In a fit of internet nostalgia, I dug up an old web comic that Patrick Farley had started back in 2002ish. The comic was called "Spiders" and it depicts a sort of Sci-fi what-if scenario. I always felt that it was a response to those who speculated that Al Gore would not have been able to handle the post 9-11 aftermath or that he would have ended up handling it the same way that George W. Bush had in our reality: by invading Afghanistan.

These two assertions were often leveled as a catch-22 way of implying that a) Al Gore and the administration style of progressives is simply to soft to get the job done in the real world or b) that those same progressives would have been forced by reality to take the same route as Bush, thereby bolstering the position that the Bush administration had chosen the correct course.

Nevermind the position of Clinton and Gore that they already had plans strike Al Qaeda in Afghanistan after the 2001 election, and left detailed intelligence briefings for the Bush administration after Gore's concession[1], the timeline of experience leaves us only with speculation.

But, speculation is fun. And when science fiction is involved it can be more forward thinking than the long timelines of Pentagon research can allow, and more bold in suggested action than generalist politicians can imagine and still be taken seriously by the people they must convince.

And so comes in Patrick Farley's "Spiders" a tale which takes place in the backdrop of Afghanistan after the United States invasion in response to 9/11. An invasion which involves the use of tiny robotic spiders equipped with webcams, microphones, speakers, sensor arrays, translation software and satellite up-links where they are controlled back in the free-world not by paid military personnel, but by average citizens volunteering some of their time to help search for Osama bin Laden by piloting the non-weaponized drones into the caves of the mountainous country, and also to provide direct humanitarian assistance to the Afghani people.

The developed world kids who participate in the program are depicted as attempting to provide a genuinely civilian to civilian pen-pal style relationship with Afghani kids, and doctors who pilot the robots provide medical assistance. The whole system is not without its disadvantages, and I have no intention of implying that it was actually a technical possibility in 2002, (though it seems that it could be possible right now.)

Oh, did I mention they also bomb the Al Qaeda training camps with Extacy?

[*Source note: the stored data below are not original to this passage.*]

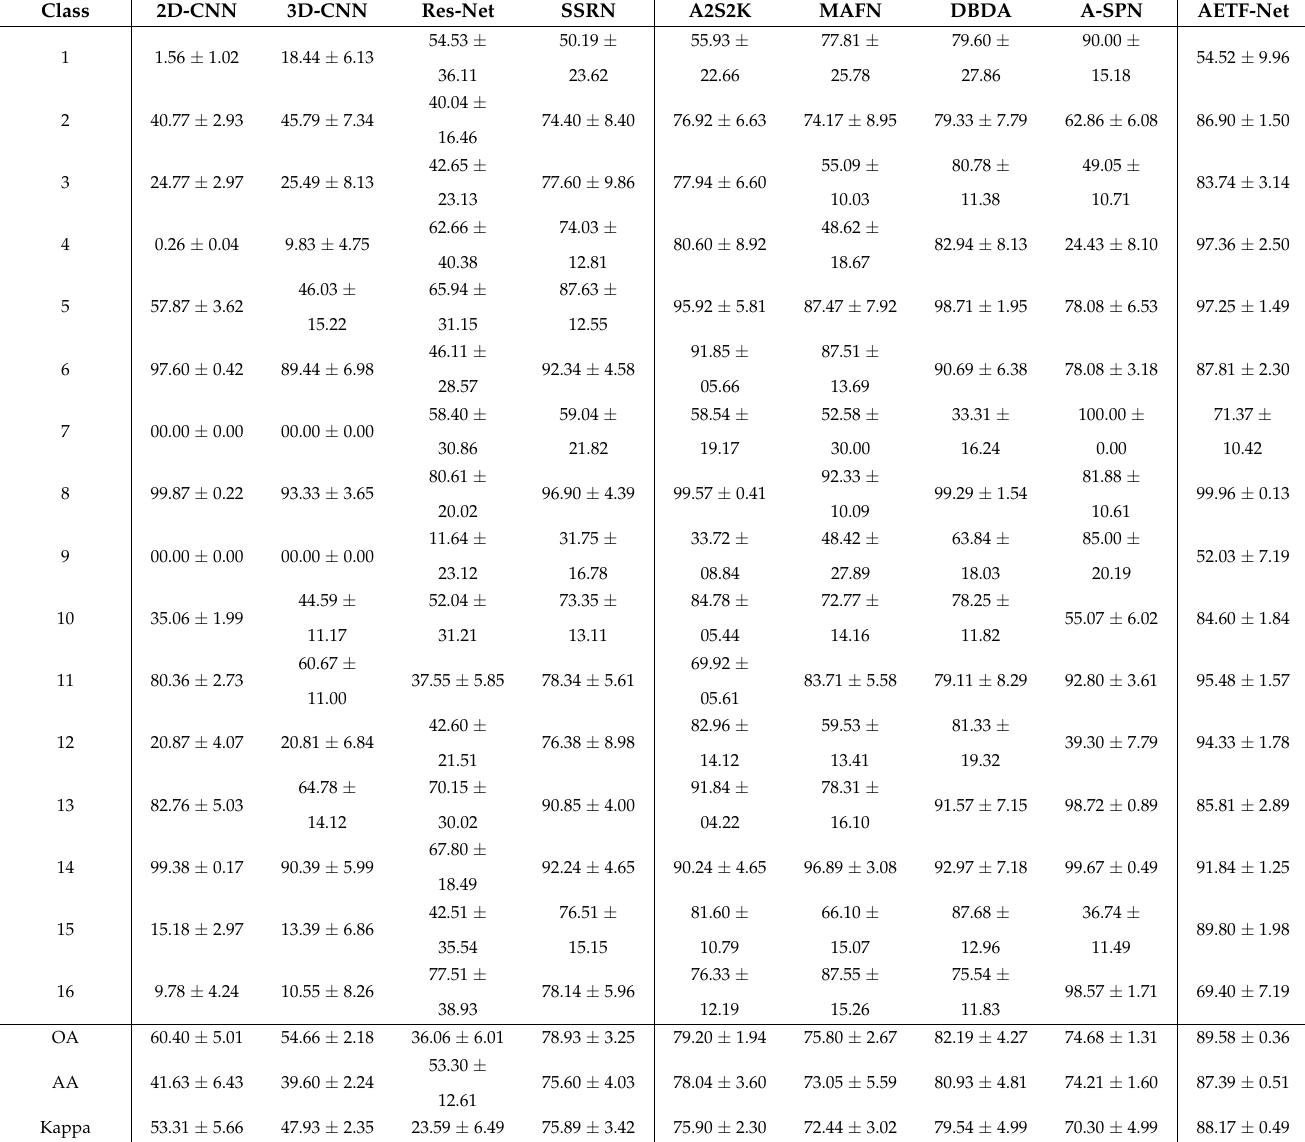
Table 5. The classification results (%) of all compared methods on the IP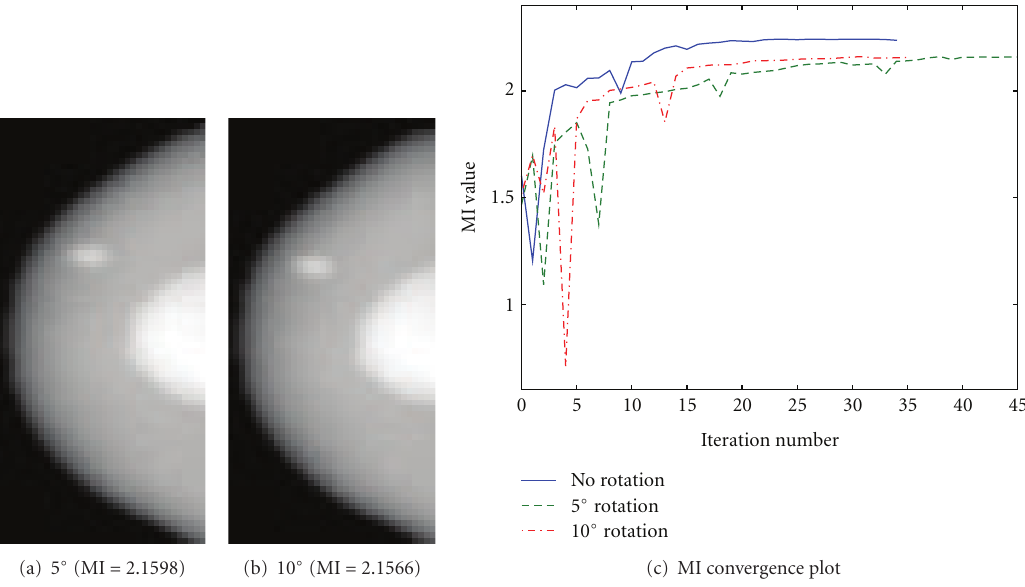
Figure 9: Results of registering simulated images following small misrotations of MR volume. Final images and the trend of MI values over time are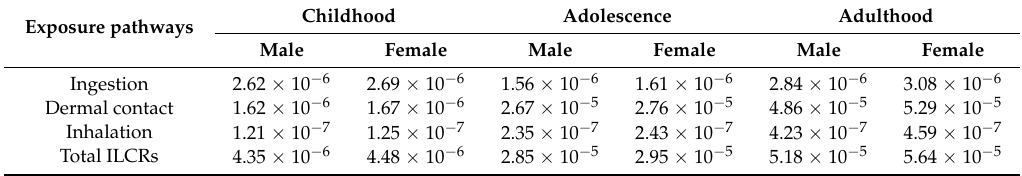
Table 4. Incremental Lifetime Cancer Risks (ILCRs) of people for different exposure pathways.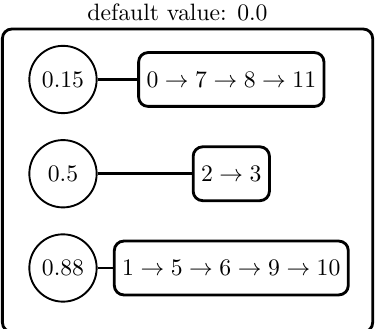
Figure 13. Final approximation of φ obtained in the third iteration. The loss of information in relation to the original potential is now 0.021613. The next iteration must select between only two reductions , as shown in Table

Farley published it however quite slowly and begrudgingly. He took down the first 2 chapters for some reason, which are now only accessible through the Internet Archive:

The 3rd chapter can be loaded more quickly from his actual website via this link here:


Further discussion of the comic's themes, good ideas, bad ideas, worshipful praise and zeal to implement ideas, or cowering between the bedsheets at such notions will be reserved for the comments section.

References:
  1. “They Had A Plan,” Time, August 12, 2002, http://www.time.com/time/magazine/article/0,9171,1003007,00.html.

1 comment:

  1. didn't one of the Matrix movies have robotic spiders scouting areas? Somehow I think I heard taht tere really are flying insect-sized scouts available now. Careful what you swat.